Un refus poli, testé sur Stephen King
Le comportement est facile à reproduire. Interrogé pour rédiger une introduction dans le style de Stephen King, ChatGPT répond désormais qu'il peut "écrire avec les marques d'une horreur atmosphérique, centrée sur les personnages et l'angoisse d'une petite ville", mais qu'il ne peut "pas écrire dans le style exact de Stephen King ni imiter de près sa voix singulière". Autrement dit, il propose une ambiance proche tout en gardant, dit-il, sa propre voix. Là où l'outil livrait auparavant un pastiche assumé, il pose maintenant une limite.

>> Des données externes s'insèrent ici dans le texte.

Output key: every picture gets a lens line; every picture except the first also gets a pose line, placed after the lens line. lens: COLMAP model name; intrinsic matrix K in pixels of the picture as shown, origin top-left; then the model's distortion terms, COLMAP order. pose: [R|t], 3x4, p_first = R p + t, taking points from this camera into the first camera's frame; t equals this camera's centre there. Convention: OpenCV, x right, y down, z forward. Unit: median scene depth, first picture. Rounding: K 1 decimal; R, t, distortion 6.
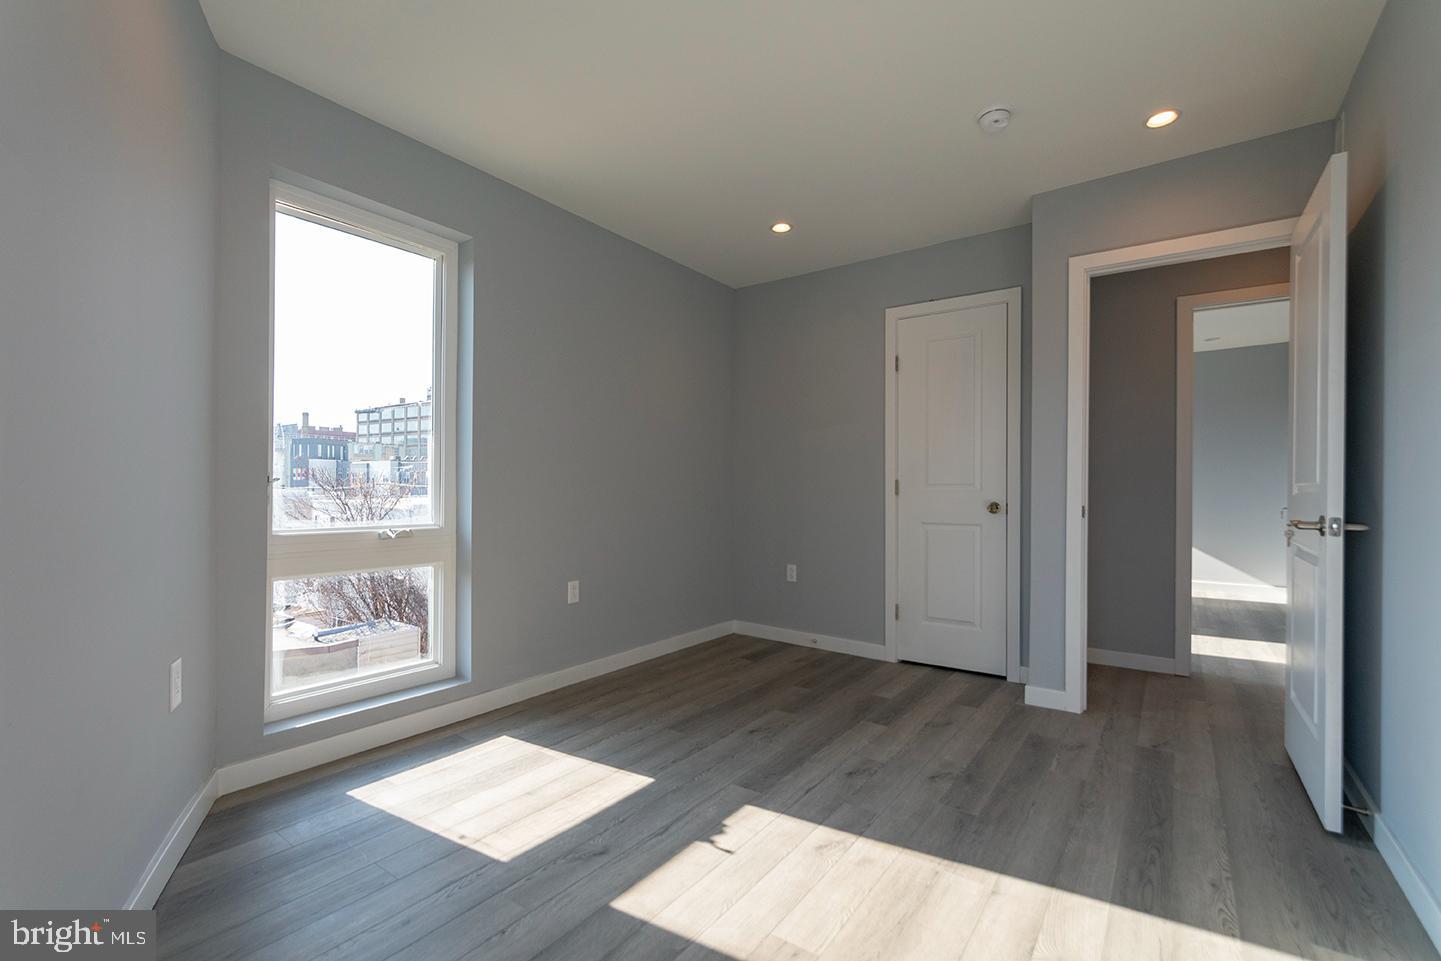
lens RADIAL K [[637.3, 0, 718.2], [0, 637.3, 487.4], [0, 0, 1]] dist [0.000681, 0.000134]
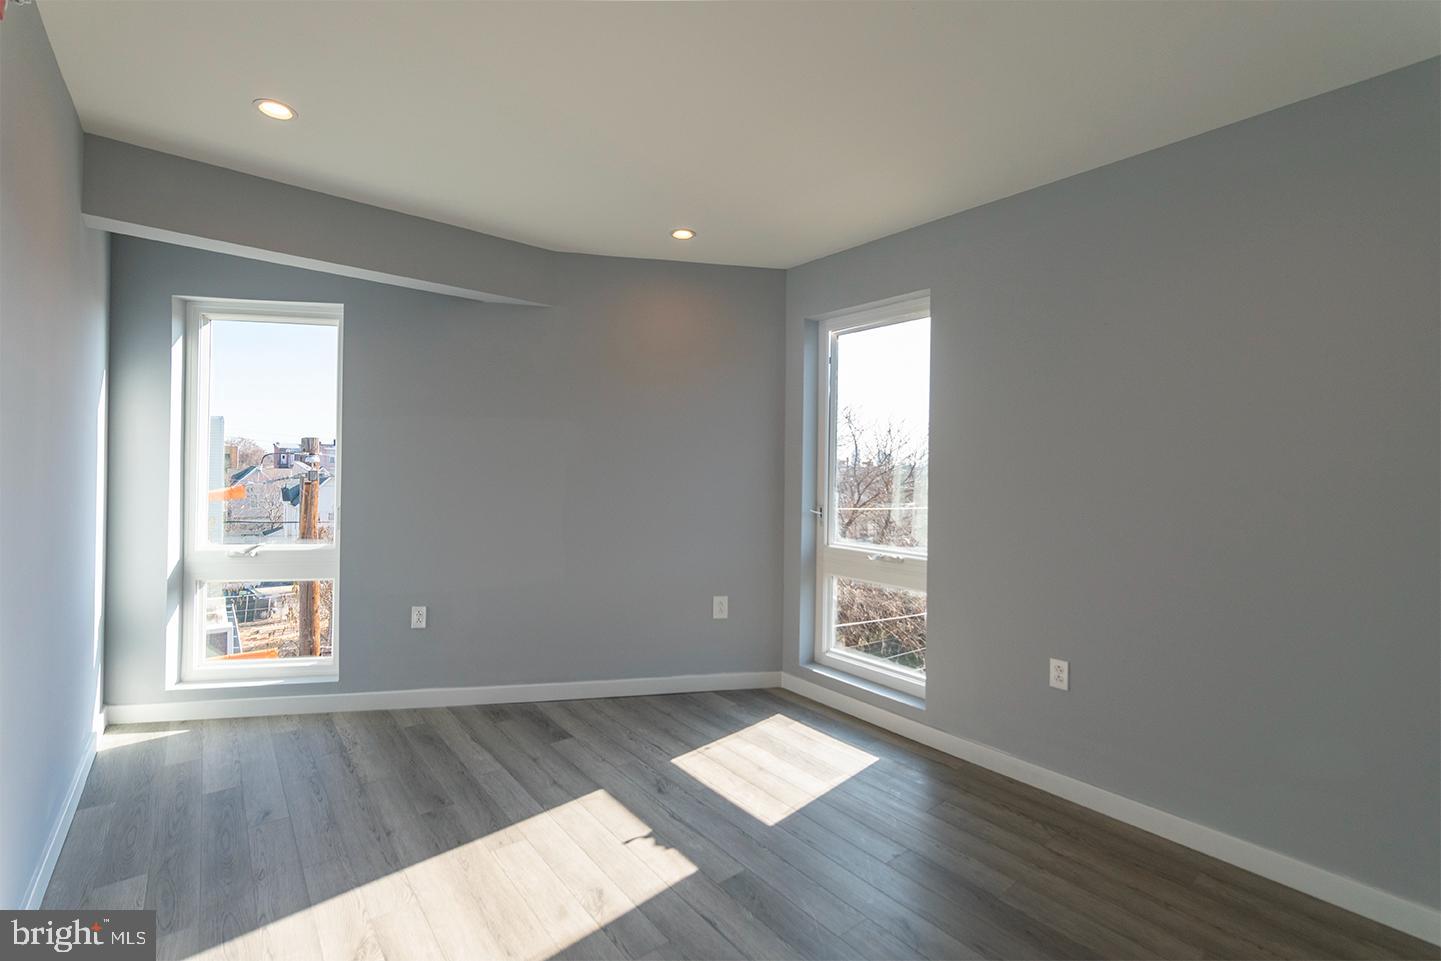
lens RADIAL K [[665.1, 0, 716.5], [0, 665.1, 470.2], [0, 0, 1]] dist [-0.001226, -0.000122]
pose [[-0.292122, -0.005832, -0.956363, 1.018799], [-0.013421, 0.999908, -0.001998, -0.111377], [0.956287, 0.012252, -0.292173, 1.324164]]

Les vivants protégés, les disparus imités
La règle n'est pas uniforme, et c'est tout l'intérêt. Selon les tests d'Ars Technica, l'assistant oppose le même refus pour d'autres auteurs vivants, comme J.K. Rowling ou Amy Tan. En revanche, il accepte toujours d'imiter des écrivains décédés, tels Charles Dickens ou Ernest Hemingway, ainsi que les demandes de style "large" et non nominatives. Une analyse publiée plus tôt dans le mois par le site No Latency avait déjà relevé exactement ce partage entre auteurs vivants et disparus.

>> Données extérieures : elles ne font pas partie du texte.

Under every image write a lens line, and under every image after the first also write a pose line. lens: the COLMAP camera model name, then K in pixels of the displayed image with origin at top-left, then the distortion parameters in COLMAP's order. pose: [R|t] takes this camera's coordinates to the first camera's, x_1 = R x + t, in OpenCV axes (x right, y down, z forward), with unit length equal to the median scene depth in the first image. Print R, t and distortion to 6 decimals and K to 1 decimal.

Un détail qui vise les tribunaux
Ce réglage n'a rien d'anodin. OpenAI fait face à plusieurs actions en justice d'auteurs qui l'accusent d'avoir entraîné ses modèles sur leurs œuvres sans autorisation. L'une de ces plaintes pointe la "capacité troublante" de ChatGPT à produire des textes très proches de contenus protégés. En distinguant l'imitation directe, désormais refusée, de la simple restitution d'un "ressenti", OpenAI se ménage un argument : son outil ne reproduirait pas une œuvre, il s'en inspirerait. Comme le résume un juriste cité dans l'enquête, "nous n'avons jamais connu de situation où le style personnel de créateurs pouvait être imité aussi bien et à un coût aussi faible qu'avec l'IA aujourd'hui".

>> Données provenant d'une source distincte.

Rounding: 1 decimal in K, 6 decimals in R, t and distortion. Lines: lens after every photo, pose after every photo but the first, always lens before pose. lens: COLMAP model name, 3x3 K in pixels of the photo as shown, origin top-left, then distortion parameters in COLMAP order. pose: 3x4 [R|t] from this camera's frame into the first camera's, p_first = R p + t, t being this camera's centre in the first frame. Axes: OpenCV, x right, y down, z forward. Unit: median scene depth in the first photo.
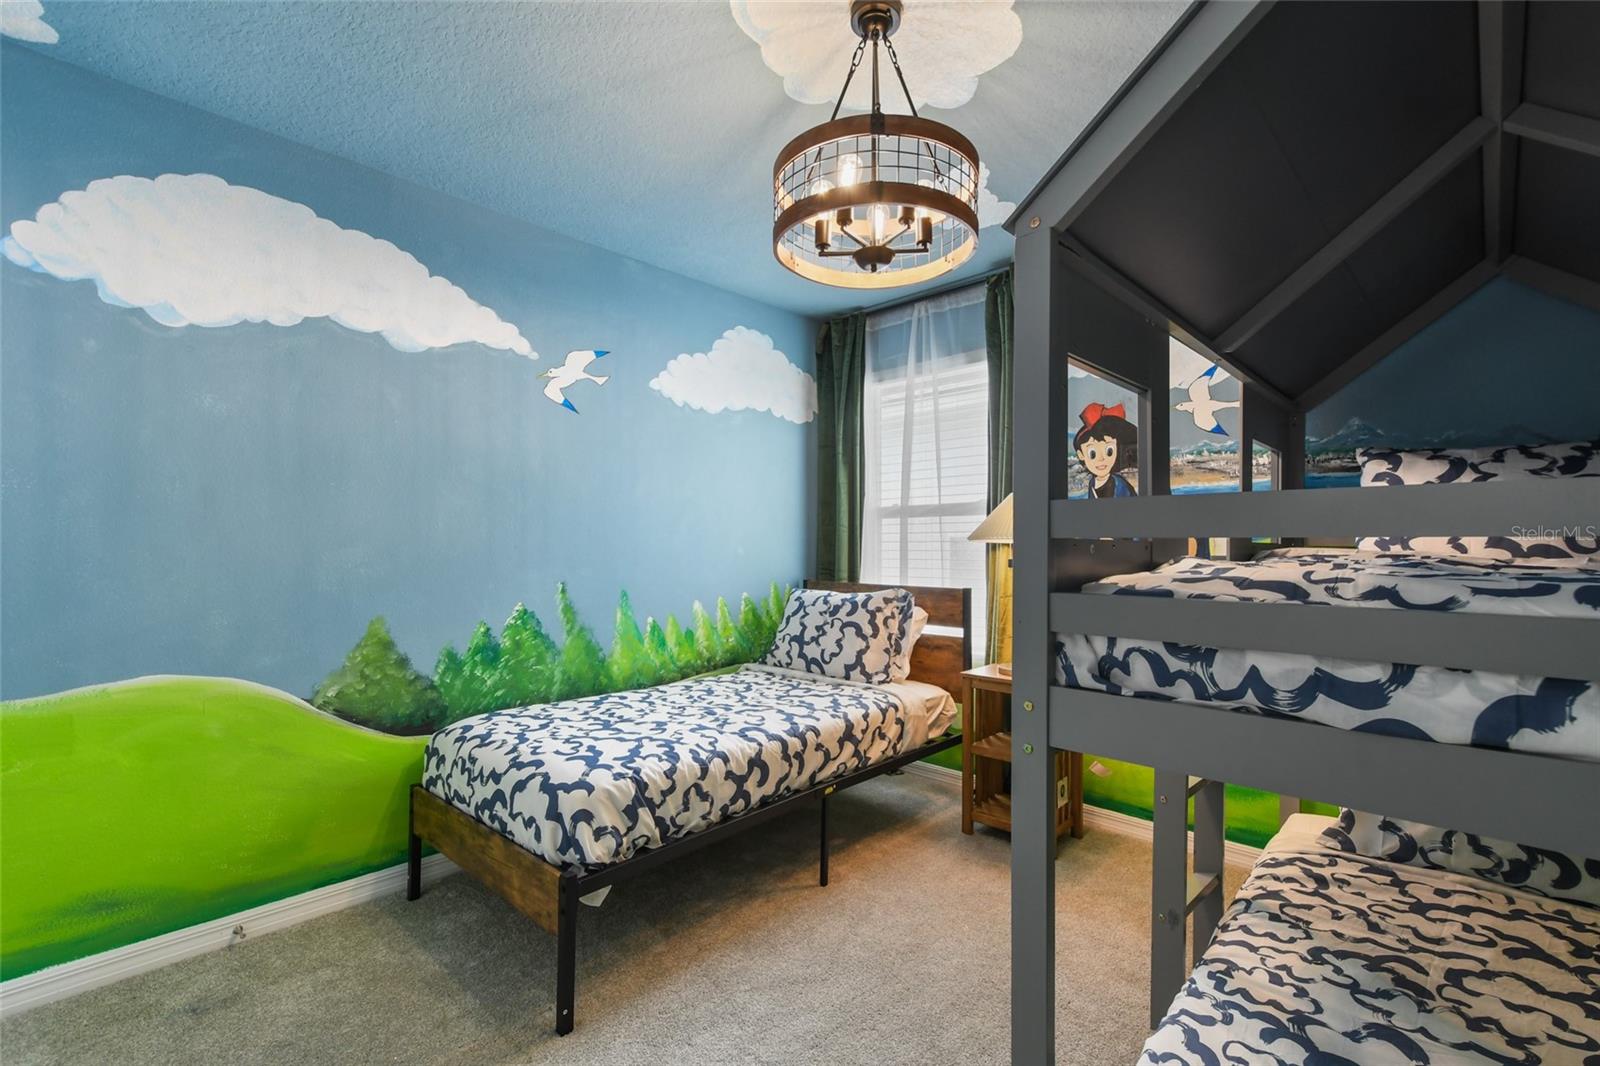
lens RADIAL K [[705.0, 0, 804.0], [0, 705.0, 545.3], [0, 0, 1]] dist [0.007525, -0.001319]
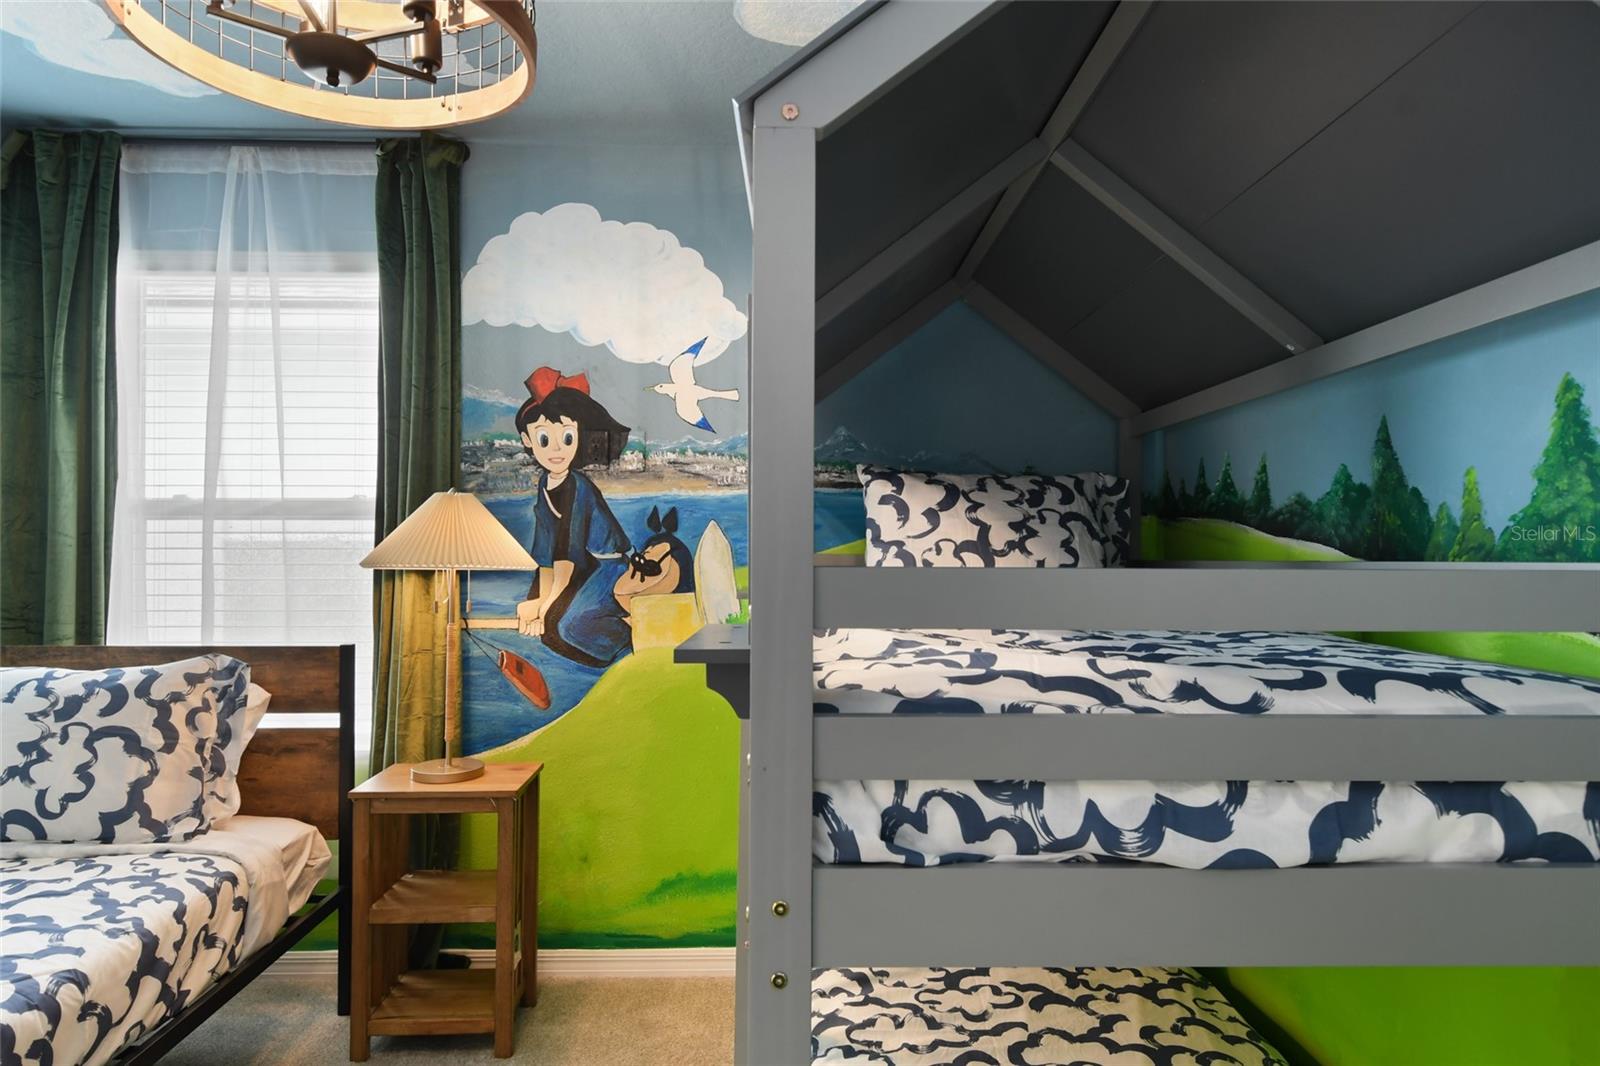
lens RADIAL K [[977.3, 0, 801.2], [0, 977.3, 527.5], [0, 0, 1]] dist [0.002446, 0.002987]
pose [[0.702194, 0.010497, 0.711909, -0.114683], [-0.002545, 0.999922, -0.012233, -0.037644], [-0.711981, 0.006778, 0.702166, 0.172313]]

Ce que ça change pour les lecteurs et les auteurs
Pour l'utilisateur, l'effet est immédiat : les pastiches d'auteurs vivants deviennent plus difficiles à obtenir, du moins par une demande frontale. Pour les écrivains, c'est un premier signe qu'un grand acteur de l'IA prend au sérieux la protection de leur style. Reste à savoir si un garde-fou logiciel, contournable et appliqué de façon inégale, suffira à convaincre les tribunaux. La réponse se jouera dans les mois qui viennent, dossier après dossier.